_WHAT THIS TASK INVOLVES_: Search the listing for the string "Практическое". Copy every line that has it.
++++++++
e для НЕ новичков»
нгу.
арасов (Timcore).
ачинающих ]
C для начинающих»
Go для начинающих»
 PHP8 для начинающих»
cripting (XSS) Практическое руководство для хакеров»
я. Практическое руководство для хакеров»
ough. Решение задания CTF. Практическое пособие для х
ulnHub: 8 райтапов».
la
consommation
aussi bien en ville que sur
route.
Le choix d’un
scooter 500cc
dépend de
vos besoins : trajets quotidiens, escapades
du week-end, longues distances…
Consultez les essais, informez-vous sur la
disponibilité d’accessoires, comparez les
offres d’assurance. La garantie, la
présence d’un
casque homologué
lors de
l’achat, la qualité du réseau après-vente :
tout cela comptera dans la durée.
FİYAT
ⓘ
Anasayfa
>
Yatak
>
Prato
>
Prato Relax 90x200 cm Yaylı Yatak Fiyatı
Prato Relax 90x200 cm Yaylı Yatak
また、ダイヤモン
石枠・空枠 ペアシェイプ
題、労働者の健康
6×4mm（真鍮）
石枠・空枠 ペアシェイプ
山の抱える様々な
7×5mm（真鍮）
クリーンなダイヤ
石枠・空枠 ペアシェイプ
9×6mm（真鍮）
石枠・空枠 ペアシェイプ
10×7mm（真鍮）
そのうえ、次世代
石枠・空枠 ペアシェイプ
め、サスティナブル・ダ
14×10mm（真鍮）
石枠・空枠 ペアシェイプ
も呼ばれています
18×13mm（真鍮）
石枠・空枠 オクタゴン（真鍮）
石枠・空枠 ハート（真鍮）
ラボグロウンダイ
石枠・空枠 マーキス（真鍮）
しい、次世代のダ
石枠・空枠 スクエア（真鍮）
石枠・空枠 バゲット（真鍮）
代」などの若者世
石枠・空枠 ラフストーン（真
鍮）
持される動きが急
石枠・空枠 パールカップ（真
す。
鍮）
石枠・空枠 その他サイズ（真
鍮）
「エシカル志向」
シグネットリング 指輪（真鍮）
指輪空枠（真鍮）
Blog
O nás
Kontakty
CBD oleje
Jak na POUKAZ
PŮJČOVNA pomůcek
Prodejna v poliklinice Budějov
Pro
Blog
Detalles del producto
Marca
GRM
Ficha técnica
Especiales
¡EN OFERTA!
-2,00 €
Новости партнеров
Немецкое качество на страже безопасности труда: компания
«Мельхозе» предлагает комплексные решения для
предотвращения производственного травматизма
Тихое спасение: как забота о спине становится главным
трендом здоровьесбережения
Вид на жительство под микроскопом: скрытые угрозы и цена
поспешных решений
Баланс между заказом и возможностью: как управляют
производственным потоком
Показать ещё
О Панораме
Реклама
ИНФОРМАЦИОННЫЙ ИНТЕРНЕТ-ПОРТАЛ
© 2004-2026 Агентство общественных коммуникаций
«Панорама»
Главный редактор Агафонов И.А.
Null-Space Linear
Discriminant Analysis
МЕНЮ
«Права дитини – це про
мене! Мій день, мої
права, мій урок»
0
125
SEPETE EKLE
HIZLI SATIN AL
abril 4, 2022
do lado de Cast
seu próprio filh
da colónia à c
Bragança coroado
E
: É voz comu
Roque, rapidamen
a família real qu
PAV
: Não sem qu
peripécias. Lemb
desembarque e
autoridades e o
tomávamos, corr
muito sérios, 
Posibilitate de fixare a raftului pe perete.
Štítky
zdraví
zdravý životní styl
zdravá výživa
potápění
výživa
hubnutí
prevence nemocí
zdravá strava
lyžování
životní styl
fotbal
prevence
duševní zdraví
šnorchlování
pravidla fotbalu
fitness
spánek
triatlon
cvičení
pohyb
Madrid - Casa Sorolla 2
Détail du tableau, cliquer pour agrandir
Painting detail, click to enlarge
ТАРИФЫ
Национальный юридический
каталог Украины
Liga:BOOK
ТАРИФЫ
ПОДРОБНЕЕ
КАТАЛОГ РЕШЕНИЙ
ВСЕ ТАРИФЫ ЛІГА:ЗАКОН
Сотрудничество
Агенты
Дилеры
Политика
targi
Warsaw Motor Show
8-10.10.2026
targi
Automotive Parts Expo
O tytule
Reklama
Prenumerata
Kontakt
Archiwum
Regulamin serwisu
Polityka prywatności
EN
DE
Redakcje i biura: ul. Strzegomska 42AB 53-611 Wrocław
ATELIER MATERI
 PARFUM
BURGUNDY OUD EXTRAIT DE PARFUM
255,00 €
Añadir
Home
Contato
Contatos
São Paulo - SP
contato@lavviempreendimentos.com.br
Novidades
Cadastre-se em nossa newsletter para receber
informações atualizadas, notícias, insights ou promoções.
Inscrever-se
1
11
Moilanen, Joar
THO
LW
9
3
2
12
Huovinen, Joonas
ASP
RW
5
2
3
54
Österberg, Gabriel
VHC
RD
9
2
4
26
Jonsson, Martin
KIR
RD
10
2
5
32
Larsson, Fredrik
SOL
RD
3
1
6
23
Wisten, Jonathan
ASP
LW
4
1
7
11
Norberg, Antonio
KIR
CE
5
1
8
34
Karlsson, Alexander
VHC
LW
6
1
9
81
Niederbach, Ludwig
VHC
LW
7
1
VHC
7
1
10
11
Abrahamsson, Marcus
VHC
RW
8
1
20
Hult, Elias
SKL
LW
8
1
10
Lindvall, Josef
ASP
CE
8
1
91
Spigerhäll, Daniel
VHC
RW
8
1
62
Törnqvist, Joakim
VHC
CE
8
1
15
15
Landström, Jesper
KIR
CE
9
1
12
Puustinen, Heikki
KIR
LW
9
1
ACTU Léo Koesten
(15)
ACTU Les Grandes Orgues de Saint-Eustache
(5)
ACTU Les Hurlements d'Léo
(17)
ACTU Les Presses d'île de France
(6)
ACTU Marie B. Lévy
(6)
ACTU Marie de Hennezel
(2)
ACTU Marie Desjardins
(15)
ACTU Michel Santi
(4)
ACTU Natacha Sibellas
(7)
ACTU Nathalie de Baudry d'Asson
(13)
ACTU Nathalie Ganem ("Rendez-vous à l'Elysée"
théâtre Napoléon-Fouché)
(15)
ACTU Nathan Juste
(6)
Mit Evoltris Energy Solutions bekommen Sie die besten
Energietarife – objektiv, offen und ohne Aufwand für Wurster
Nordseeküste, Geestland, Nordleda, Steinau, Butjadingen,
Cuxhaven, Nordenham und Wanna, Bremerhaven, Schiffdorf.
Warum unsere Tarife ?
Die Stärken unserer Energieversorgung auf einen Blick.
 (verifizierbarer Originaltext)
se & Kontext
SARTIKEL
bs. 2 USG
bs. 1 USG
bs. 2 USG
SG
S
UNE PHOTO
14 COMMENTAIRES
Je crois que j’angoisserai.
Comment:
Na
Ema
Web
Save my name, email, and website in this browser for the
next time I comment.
++++++++
_EXERCISE ANSWER_:
cripting (XSS) Практическое руководство для хакеров»
я. Практическое руководство для хакеров»
ough. Решение задания CTF. Практическое пособие для х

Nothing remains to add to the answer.